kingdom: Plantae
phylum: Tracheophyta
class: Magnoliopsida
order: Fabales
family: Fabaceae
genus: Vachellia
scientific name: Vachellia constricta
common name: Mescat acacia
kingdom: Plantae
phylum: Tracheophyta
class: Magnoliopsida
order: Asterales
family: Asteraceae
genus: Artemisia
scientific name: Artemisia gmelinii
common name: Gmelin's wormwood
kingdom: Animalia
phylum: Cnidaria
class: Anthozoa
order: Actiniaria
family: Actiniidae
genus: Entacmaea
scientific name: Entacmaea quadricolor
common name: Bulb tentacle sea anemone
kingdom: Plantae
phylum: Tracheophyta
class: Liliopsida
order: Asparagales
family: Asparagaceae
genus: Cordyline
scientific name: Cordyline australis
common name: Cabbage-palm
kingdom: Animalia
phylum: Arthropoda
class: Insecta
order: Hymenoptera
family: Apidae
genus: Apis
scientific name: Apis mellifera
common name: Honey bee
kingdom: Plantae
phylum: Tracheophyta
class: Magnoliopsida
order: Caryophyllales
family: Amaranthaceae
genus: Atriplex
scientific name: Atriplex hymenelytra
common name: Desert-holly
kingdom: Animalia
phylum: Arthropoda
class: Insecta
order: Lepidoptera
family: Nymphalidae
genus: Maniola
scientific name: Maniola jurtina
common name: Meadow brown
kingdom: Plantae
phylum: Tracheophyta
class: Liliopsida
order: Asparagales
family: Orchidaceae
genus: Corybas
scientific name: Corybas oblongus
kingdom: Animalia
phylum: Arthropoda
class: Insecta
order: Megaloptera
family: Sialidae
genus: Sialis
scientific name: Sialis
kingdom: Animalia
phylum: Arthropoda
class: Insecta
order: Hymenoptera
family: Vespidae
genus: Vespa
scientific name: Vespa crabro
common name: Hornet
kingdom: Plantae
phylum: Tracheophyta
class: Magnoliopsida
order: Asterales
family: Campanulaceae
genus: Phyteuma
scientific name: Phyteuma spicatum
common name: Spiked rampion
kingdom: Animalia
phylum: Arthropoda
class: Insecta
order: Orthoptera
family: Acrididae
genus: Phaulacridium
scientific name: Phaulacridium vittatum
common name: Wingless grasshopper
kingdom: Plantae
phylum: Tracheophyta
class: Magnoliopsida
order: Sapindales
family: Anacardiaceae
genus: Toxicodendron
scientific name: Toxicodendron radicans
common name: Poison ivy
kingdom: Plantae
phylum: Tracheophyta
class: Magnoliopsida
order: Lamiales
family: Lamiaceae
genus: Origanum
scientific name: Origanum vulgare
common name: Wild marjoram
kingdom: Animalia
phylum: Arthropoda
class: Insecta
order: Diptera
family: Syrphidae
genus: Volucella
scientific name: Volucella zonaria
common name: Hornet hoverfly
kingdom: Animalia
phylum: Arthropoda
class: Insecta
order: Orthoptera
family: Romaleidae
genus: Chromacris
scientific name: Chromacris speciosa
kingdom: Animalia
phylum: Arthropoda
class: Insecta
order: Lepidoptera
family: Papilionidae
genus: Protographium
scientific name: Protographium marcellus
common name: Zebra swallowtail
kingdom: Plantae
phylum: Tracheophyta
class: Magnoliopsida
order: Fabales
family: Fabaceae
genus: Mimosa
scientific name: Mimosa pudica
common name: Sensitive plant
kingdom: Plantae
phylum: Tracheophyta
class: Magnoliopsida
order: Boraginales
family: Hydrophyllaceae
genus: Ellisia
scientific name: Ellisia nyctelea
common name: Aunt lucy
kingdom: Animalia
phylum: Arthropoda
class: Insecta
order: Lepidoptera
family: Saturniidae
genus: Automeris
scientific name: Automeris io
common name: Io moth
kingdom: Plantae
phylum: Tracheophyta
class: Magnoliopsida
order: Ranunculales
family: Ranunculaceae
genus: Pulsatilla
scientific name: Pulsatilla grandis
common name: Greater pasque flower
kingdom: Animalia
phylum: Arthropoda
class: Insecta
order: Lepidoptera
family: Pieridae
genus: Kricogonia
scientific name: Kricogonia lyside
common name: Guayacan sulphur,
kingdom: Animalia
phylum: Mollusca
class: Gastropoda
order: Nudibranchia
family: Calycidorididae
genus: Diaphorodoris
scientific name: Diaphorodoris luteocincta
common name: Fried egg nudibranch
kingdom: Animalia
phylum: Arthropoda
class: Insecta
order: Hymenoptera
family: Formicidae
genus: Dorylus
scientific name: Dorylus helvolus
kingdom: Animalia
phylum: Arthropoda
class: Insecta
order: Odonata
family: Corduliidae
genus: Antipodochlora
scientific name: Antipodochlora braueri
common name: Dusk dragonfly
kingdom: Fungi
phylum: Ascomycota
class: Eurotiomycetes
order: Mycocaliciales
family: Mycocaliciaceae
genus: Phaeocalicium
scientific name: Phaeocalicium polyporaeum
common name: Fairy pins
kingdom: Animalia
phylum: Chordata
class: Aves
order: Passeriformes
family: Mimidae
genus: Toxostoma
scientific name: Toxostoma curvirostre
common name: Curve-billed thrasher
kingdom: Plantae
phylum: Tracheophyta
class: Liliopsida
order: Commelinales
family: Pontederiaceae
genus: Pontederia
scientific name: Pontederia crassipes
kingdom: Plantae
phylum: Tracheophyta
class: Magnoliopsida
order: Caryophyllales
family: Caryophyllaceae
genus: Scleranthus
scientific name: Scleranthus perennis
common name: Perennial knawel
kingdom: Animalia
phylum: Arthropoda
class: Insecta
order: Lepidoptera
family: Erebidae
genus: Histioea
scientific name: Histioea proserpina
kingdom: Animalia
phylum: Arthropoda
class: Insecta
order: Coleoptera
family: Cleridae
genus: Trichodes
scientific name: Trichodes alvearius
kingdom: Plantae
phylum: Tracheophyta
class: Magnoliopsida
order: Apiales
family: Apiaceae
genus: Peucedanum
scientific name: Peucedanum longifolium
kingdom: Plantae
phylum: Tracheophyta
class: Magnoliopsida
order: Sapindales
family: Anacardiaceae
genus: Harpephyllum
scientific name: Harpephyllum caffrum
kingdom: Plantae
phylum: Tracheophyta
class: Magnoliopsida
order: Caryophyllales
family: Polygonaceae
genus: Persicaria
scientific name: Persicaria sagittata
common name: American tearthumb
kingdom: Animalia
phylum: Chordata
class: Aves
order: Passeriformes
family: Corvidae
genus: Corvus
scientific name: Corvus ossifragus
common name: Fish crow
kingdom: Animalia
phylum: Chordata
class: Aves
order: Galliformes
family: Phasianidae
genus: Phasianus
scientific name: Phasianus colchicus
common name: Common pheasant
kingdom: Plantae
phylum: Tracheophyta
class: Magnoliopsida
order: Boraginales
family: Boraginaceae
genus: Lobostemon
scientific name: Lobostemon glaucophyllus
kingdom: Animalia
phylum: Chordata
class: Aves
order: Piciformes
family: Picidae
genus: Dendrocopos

+--

Reproduce every line of the data above verbatim, keeping the original order and wording.

kingdom: Plantae
phylum: Tracheophyta
class: Magnoliopsida
order: Fabales
family: Fabaceae
genus: Vachellia
scientific name: Vachellia constricta
common name: Mescat acacia
kingdom: Plantae
phylum: Tracheophyta
class: Magnoliopsida
order: Asterales
family: Asteraceae
genus: Artemisia
scientific name: Artemisia gmelinii
common name: Gmelin's wormwood
kingdom: Animalia
phylum: Cnidaria
class: Anthozoa
order: Actiniaria
family: Actiniidae
genus: Entacmaea
scientific name: Entacmaea quadricolor
common name: Bulb tentacle sea anemone
kingdom: Plantae
phylum: Tracheophyta
class: Liliopsida
order: Asparagales
family: Asparagaceae
genus: Cordyline
scientific name: Cordyline australis
common name: Cabbage-palm
kingdom: Animalia
phylum: Arthropoda
class: Insecta
order: Hymenoptera
family: Apidae
genus: Apis
scientific name: Apis mellifera
common name: Honey bee
kingdom: Plantae
phylum: Tracheophyta
class: Magnoliopsida
order: Caryophyllales
family: Amaranthaceae
genus: Atriplex
scientific name: Atriplex hymenelytra
common name: Desert-holly
kingdom: Animalia
phylum: Arthropoda
class: Insecta
order: Lepidoptera
family: Nymphalidae
genus: Maniola
scientific name: Maniola jurtina
common name: Meadow brown
kingdom: Plantae
phylum: Tracheophyta
class: Liliopsida
order: Asparagales
family: Orchidaceae
genus: Corybas
scientific name: Corybas oblongus
kingdom: Animalia
phylum: Arthropoda
class: Insecta
order: Megaloptera
family: Sialidae
genus: Sialis
scientific name: Sialis
kingdom: Animalia
phylum: Arthropoda
class: Insecta
order: Hymenoptera
family: Vespidae
genus: Vespa
scientific name: Vespa crabro
common name: Hornet
kingdom: Plantae
phylum: Tracheophyta
class: Magnoliopsida
order: Asterales
family: Campanulaceae
genus: Phyteuma
scientific name: Phyteuma spicatum
common name: Spiked rampion
kingdom: Animalia
phylum: Arthropoda
class: Insecta
order: Orthoptera
family: Acrididae
genus: Phaulacridium
scientific name: Phaulacridium vittatum
common name: Wingless grasshopper
kingdom: Plantae
phylum: Tracheophyta
class: Magnoliopsida
order: Sapindales
family: Anacardiaceae
genus: Toxicodendron
scientific name: Toxicodendron radicans
common name: Poison ivy
kingdom: Plantae
phylum: Tracheophyta
class: Magnoliopsida
order: Lamiales
family: Lamiaceae
genus: Origanum
scientific name: Origanum vulgare
common name: Wild marjoram
kingdom: Animalia
phylum: Arthropoda
class: Insecta
order: Diptera
family: Syrphidae
genus: Volucella
scientific name: Volucella zonaria
common name: Hornet hoverfly
kingdom: Animalia
phylum: Arthropoda
class: Insecta
order: Orthoptera
family: Romaleidae
genus: Chromacris
scientific name: Chromacris speciosa
kingdom: Animalia
phylum: Arthropoda
class: Insecta
order: Lepidoptera
family: Papilionidae
genus: Protographium
scientific name: Protographium marcellus
common name: Zebra swallowtail
kingdom: Plantae
phylum: Tracheophyta
class: Magnoliopsida
order: Fabales
family: Fabaceae
genus: Mimosa
scientific name: Mimosa pudica
common name: Sensitive plant
kingdom: Plantae
phylum: Tracheophyta
class: Magnoliopsida
order: Boraginales
family: Hydrophyllaceae
genus: Ellisia
scientific name: Ellisia nyctelea
common name: Aunt lucy
kingdom: Animalia
phylum: Arthropoda
class: Insecta
order: Lepidoptera
family: Saturniidae
genus: Automeris
scientific name: Automeris io
common name: Io moth
kingdom: Plantae
phylum: Tracheophyta
class: Magnoliopsida
order: Ranunculales
family: Ranunculaceae
genus: Pulsatilla
scientific name: Pulsatilla grandis
common name: Greater pasque flower
kingdom: Animalia
phylum: Arthropoda
class: Insecta
order: Lepidoptera
family: Pieridae
genus: Kricogonia
scientific name: Kricogonia lyside
common name: Guayacan sulphur,
kingdom: Animalia
phylum: Mollusca
class: Gastropoda
order: Nudibranchia
family: Calycidorididae
genus: Diaphorodoris
scientific name: Diaphorodoris luteocincta
common name: Fried egg nudibranch
kingdom: Animalia
phylum: Arthropoda
class: Insecta
order: Hymenoptera
family: Formicidae
genus: Dorylus
scientific name: Dorylus helvolus
kingdom: Animalia
phylum: Arthropoda
class: Insecta
order: Odonata
family: Corduliidae
genus: Antipodochlora
scientific name: Antipodochlora braueri
common name: Dusk dragonfly
kingdom: Fungi
phylum: Ascomycota
class: Eurotiomycetes
order: Mycocaliciales
family: Mycocaliciaceae
genus: Phaeocalicium
scientific name: Phaeocalicium polyporaeum
common name: Fairy pins
kingdom: Animalia
phylum: Chordata
class: Aves
order: Passeriformes
family: Mimidae
genus: Toxostoma
scientific name: Toxostoma curvirostre
common name: Curve-billed thrasher
kingdom: Plantae
phylum: Tracheophyta
class: Liliopsida
order: Commelinales
family: Pontederiaceae
genus: Pontederia
scientific name: Pontederia crassipes
kingdom: Plantae
phylum: Tracheophyta
class: Magnoliopsida
order: Caryophyllales
family: Caryophyllaceae
genus: Scleranthus
scientific name: Scleranthus perennis
common name: Perennial knawel
kingdom: Animalia
phylum: Arthropoda
class: Insecta
order: Lepidoptera
family: Erebidae
genus: Histioea
scientific name: Histioea proserpina
kingdom: Animalia
phylum: Arthropoda
class: Insecta
order: Coleoptera
family: Cleridae
genus: Trichodes
scientific name: Trichodes alvearius
kingdom: Plantae
phylum: Tracheophyta
class: Magnoliopsida
order: Apiales
family: Apiaceae
genus: Peucedanum
scientific name: Peucedanum longifolium
kingdom: Plantae
phylum: Tracheophyta
class: Magnoliopsida
order: Sapindales
family: Anacardiaceae
genus: Harpephyllum
scientific name: Harpephyllum caffrum
kingdom: Plantae
phylum: Tracheophyta
class: Magnoliopsida
order: Caryophyllales
family: Polygonaceae
genus: Persicaria
scientific name: Persicaria sagittata
common name: American tearthumb
kingdom: Animalia
phylum: Chordata
class: Aves
order: Passeriformes
family: Corvidae
genus: Corvus
scientific name: Corvus ossifragus
common name: Fish crow
kingdom: Animalia
phylum: Chordata
class: Aves
order: Galliformes
family: Phasianidae
genus: Phasianus
scientific name: Phasianus colchicus
common name: Common pheasant
kingdom: Plantae
phylum: Tracheophyta
class: Magnoliopsida
order: Boraginales
family: Boraginaceae
genus: Lobostemon
scientific name: Lobostemon glaucophyllus
kingdom: Animalia
phylum: Chordata
class: Aves
order: Piciformes
family: Picidae
genus: Dendrocopos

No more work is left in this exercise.